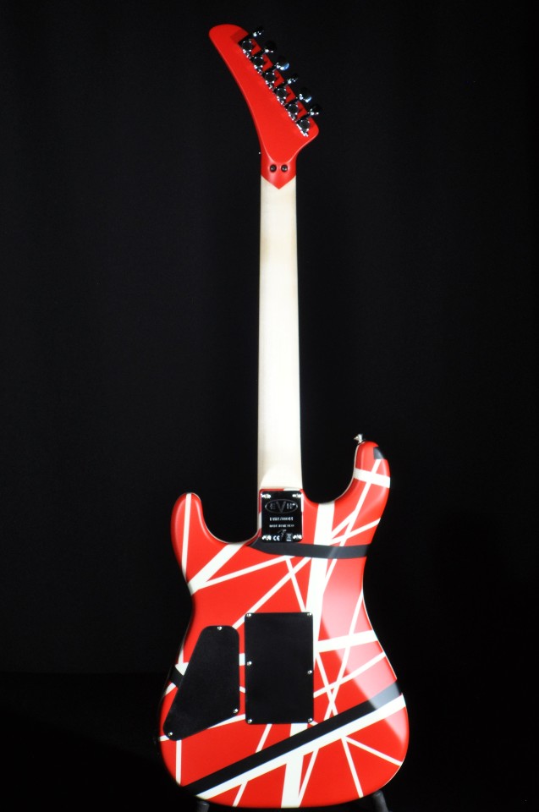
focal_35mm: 75
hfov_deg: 18.1
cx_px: 270
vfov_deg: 27.0
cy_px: 406
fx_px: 1690
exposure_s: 1/160
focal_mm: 50
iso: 800
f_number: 11
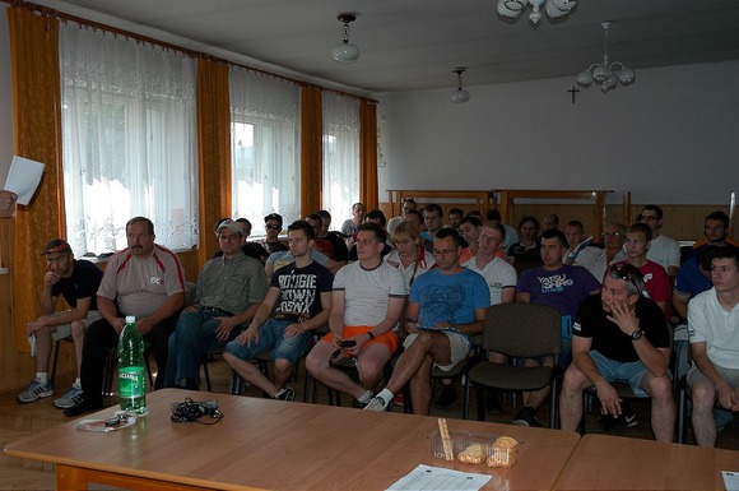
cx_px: 370
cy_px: 246
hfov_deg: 51.3
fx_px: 769
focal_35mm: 38
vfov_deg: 35.4
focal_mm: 25
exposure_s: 1/180
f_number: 5
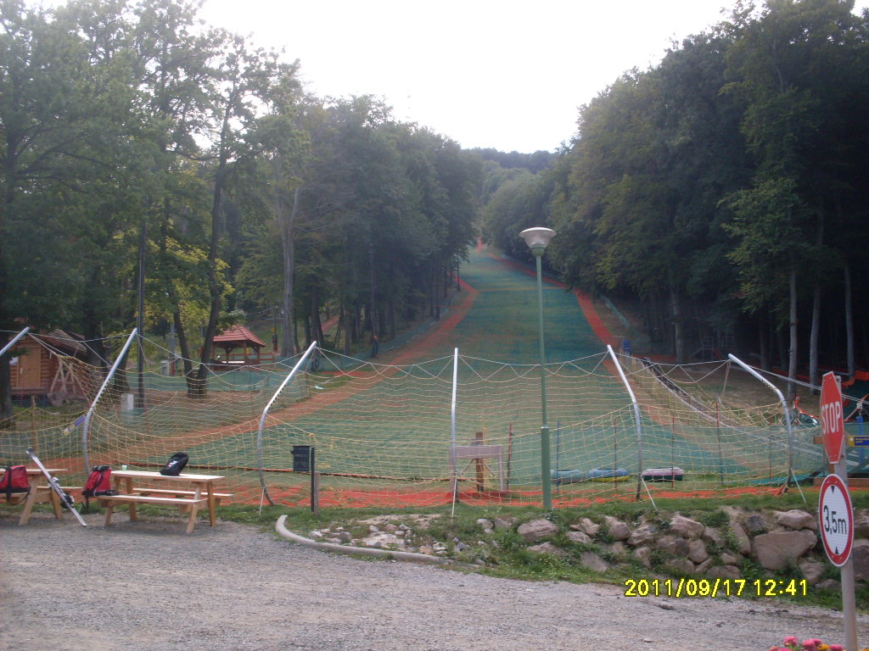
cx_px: 434
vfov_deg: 37.7
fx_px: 954
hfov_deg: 49.0
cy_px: 326
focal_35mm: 38
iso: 80
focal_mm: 6.3
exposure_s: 1/90
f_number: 8.4
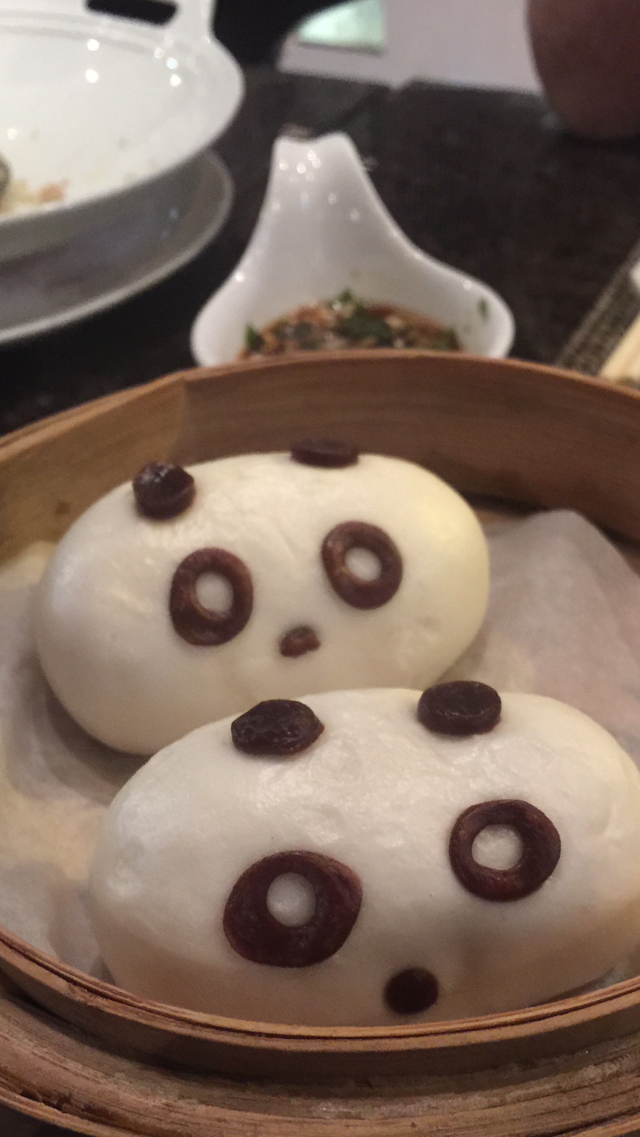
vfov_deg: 49.2
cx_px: 390
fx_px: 1237
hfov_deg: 28.9
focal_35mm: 41
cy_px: 669
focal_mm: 4.15
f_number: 2.2
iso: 64
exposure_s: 1/4
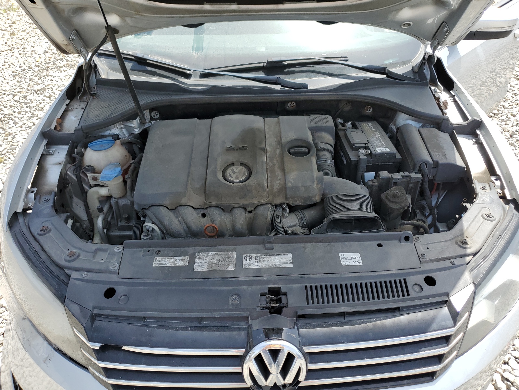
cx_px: 260
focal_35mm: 26
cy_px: 195
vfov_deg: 53.1
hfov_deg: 67.3
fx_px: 390
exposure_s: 1/1111
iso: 50
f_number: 1.5
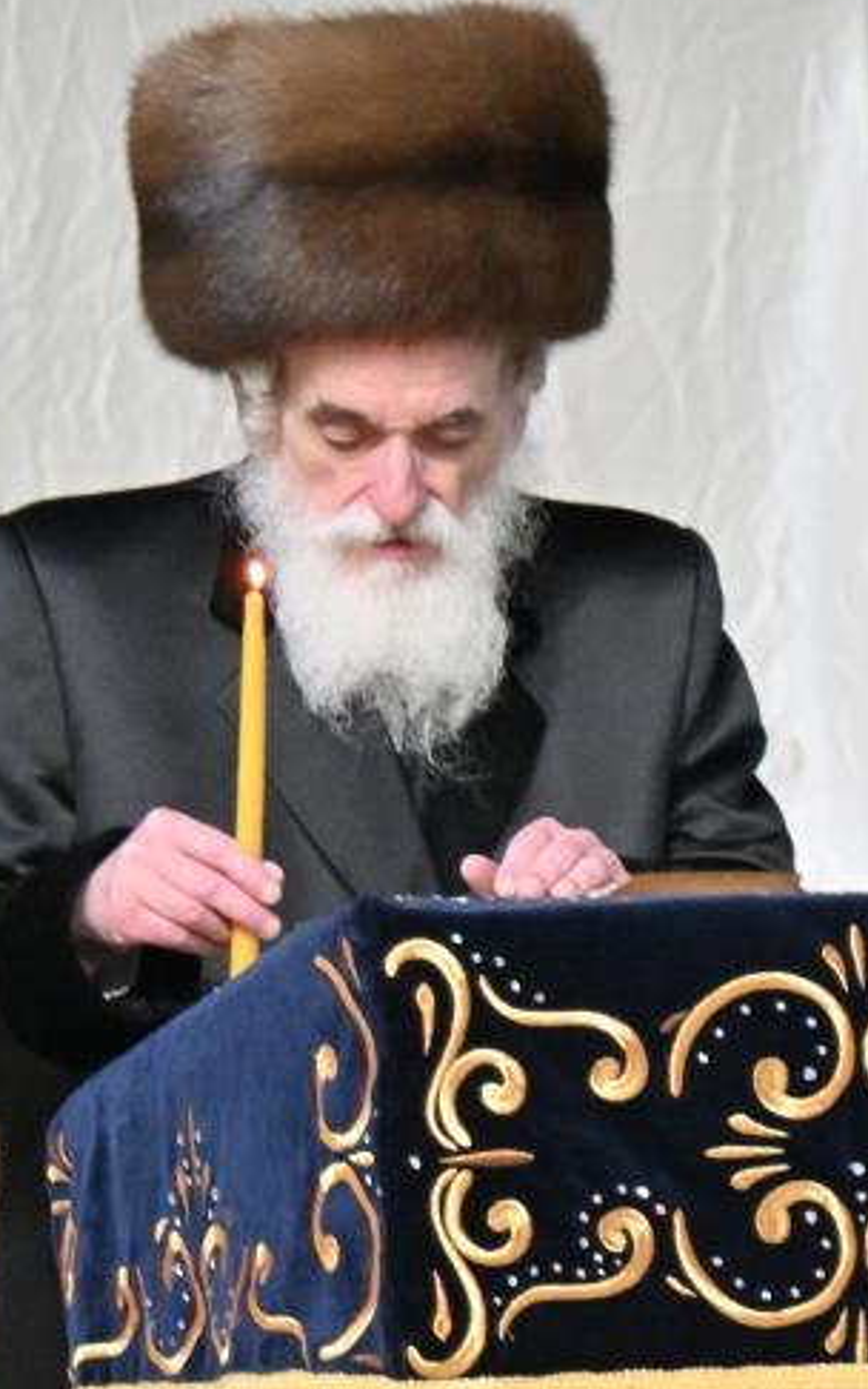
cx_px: 834
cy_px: 837
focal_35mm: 337
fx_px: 12748
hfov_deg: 3.9
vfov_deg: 6.2
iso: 1600
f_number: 4
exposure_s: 1/125
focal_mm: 105
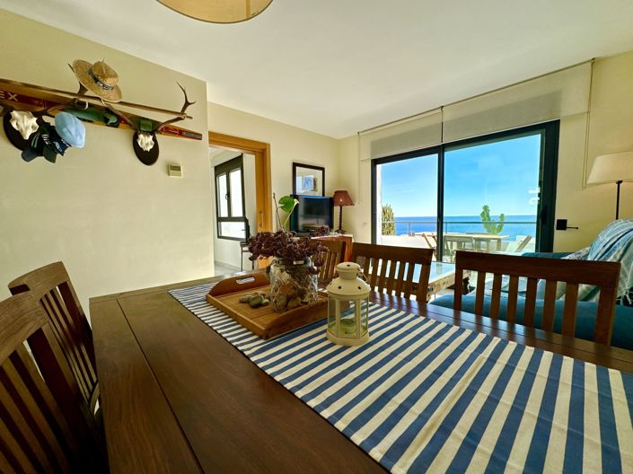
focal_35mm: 14
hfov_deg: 102.1
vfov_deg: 85.6
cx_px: 316
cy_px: 237
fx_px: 256
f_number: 2.2
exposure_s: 1/812
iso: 40
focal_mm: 2.22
________________________________________
#### Task to complete:
Restate the data above word for word, so that the only difference is the missing pictures.

#### Result of the exercise:
focal_35mm: 75
hfov_deg: 18.1
cx_px: 270
vfov_deg: 27.0
cy_px: 406
fx_px: 1690
exposure_s: 1/160
focal_mm: 50
iso: 800
f_number: 11
cx_px: 370
cy_px: 246
hfov_deg: 51.3
fx_px: 769
focal_35mm: 38
vfov_deg: 35.4
focal_mm: 25
exposure_s: 1/180
f_number: 5
cx_px: 434
vfov_deg: 37.7
fx_px: 954
hfov_deg: 49.0
cy_px: 326
focal_35mm: 38
iso: 80
focal_mm: 6.3
exposure_s: 1/90
f_number: 8.4
vfov_deg: 49.2
cx_px: 390
fx_px: 1237
hfov_deg: 28.9
focal_35mm: 41
cy_px: 669
focal_mm: 4.15
f_number: 2.2
iso: 64
exposure_s: 1/4
cx_px: 260
focal_35mm: 26
cy_px: 195
vfov_deg: 53.1
hfov_deg: 67.3
fx_px: 390
exposure_s: 1/1111
iso: 50
f_number: 1.5
cx_px: 834
cy_px: 837
focal_35mm: 337
fx_px: 12748
hfov_deg: 3.9
vfov_deg: 6.2
iso: 1600
f_number: 4
exposure_s: 1/125
focal_mm: 105
focal_35mm: 14
hfov_deg: 102.1
vfov_deg: 85.6
cx_px: 316
cy_px: 237
fx_px: 256
f_number: 2.2
exposure_s: 1/812
iso: 40
focal_mm: 2.22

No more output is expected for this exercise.